Fix up, look smart and don’t lie… getting a job is simple, right? Well, it’s easier when you follow Dan Reeves’s advice. A sports recruiter for The Executives in Sport Group, he knows his onions. Listen up!
Apply for a job for the right reasons
Don’t apply for a role because you like a particular sport, or because you support a particular team. If you don’t think you’ll enjoy the role, the novelty will soon wear off. Don’t devalue your own experience.
Don’t just hit ‘submit’
Sending a CV isn’t enough. Writing a personalised cover letter explaining why you want the job shows effort. Be sure you’ve addressed it to the right person. We’ve heard of one letter, sent for a job at Manchester United, addressed to Manchester City. Guess what happened to that application…
Research the company
Do your background research and get to know your interviewees, and the organisation itself. They’ll be doing the same with you, so find people on LinkedIn, or on social media, and read up on the company.
Edit your social media account
Prospective employers will look at social media pages, so keep certain things private if you don’t want them aired to the public. We’ve seen people lose jobs because of social media. It doesn’t always have to be lewd or drunken photos, if you like to vent your opinions about the sports you love, consider how an employer might view them.
Don’t waste people’s time
It’s amazing how many people apply for jobs without considering all the ramifications. Some people apply for jobs simply for the bargaining tool when it comes to getting a pay rise in their current role. Others don’t consider the details of the role itself, or the consequences of, say, having to move. A lot of people tell us they want to move into or closer to London without realizing how expensive it is. Others don’t consider the cost of the commute, or the effects of having to move away from family and friends. There’s a personal element to every job, so consider the finer details.
Know your CV
Don’t lie in your CV, obviously, but also familiarize yourself with what you’ve written. If you’re asked about anything you’ve said, you need to know the answer.

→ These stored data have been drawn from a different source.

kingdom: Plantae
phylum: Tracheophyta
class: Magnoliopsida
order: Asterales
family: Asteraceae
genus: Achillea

Consider your strengths and weaknesses. You will be asked, so be prepared.
First impressions count
Many decisions are made in the first 30 seconds of an interview. Dress smart, but consider the small details. It might sound silly, but even wearing the wrong colour can end your application before you’ve even had a chance to sing your own praises. If the club has a particular colour, don’t turn up in those of their main rivals.
Show your interest! Show your interviewer you want the job and prepare questions to ask.
Sport can be a challenging environment. It can seem glamorous working in sport, but it can involve unsociable hours and unique situations. Think long and hard if you’re prepared to work hard.